Os estudos foram conduzidos pelo Centro de Inovação Teranóstica em Câncer (CancerThera), sediado no Hemocentro da Unicamp, sob orientação do professor José Barreto Campello Carvalheira. De acordo com a nutricionista Maria Carolina Santos Mendes, coautora dos trabalhos, os resultados reforçam a importância de avaliar a composição corporal logo no diagnóstico.
“Pacientes com câncer de cabeça e pescoço são um dos grupos com maior risco de desnutrição, porque o tumor e o tratamento afetam regiões ligadas à mastigação e à deglutição. Isso compromete a alimentação e acelera a perda de peso”, explica.
O primeiro estudo, publicado na Frontiers in Nutrition, analisou 132 pacientes com câncer de cabeça e pescoço em estágio avançado. As tomografias mostraram que pacientes com maior quantidade de gordura corporal tiveram sobrevida média de 27,9 meses, enquanto aqueles com baixos níveis viveram 13,9 meses, praticamente o dobro de tempo.
“Esse resultado reforça a importância da terapia nutricional precoce. Se o paciente tem pouca reserva de gordura, podemos intervir de forma específica e, possivelmente, aumentar sua sobrevida”, afirma Mendes. Além disso, o estudo revelou que manter a massa muscular também é um fator protetor. Pacientes com maior musculatura viveram, em média, 22,9 meses, contra 8,6 meses entre os que apresentaram baixa massa muscular.
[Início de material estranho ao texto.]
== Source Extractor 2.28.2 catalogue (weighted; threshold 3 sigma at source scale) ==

Segundo a pesquisadora, o achado reforça o chamado “paradoxo da obesidade”. “A obesidade é um fator de risco para o desenvolvimento de vários tipos de câncer, mas, em alguns casos, o tecido adiposo pode atuar como protetor quando o paciente já tem a doença instalada”, explica.
Segunda pesquisa reforça resultados
O segundo estudo, publicado na Clinical Nutrition ESPEN, avaliou 101 pacientes com câncer de cabeça e pescoço metastático ou recorrente atendidos no Hospital de Clínicas da Unicamp.
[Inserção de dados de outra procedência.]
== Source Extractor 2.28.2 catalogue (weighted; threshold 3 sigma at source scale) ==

Mais uma vez, a baixa muscularidade apareceu como um fator de risco: todos os pacientes com pouca massa muscular morreram em até 24 meses, enquanto alguns com maior musculatura seguiram vivos após 40 meses de acompanhamento.
Os dois trabalhos reforçam a necessidade de incluir a avaliação da composição corporal na rotina clínica dos pacientes com câncer. Como as tomografias já são feitas durante o tratamento, é possível aproveitar esses exames para medir músculo e gordura.
“A maioria dos estudos olha apenas para a musculatura. Nós incluímos também o tecido adiposo e vimos resultados muito relevantes. O que importa não é só a quantidade de gordura, mas o funcionamento dela e como isso influencia o tratamento”, destaca Mendes. Para a pesquisadora, o acompanhamento nutricional deve ser encarado como parte fundamental do tratamento oncológico.
“Queremos mostrar que avaliar a composição corporal pode fazer diferença real no tempo e na qualidade de vida dos pacientes”, conclui.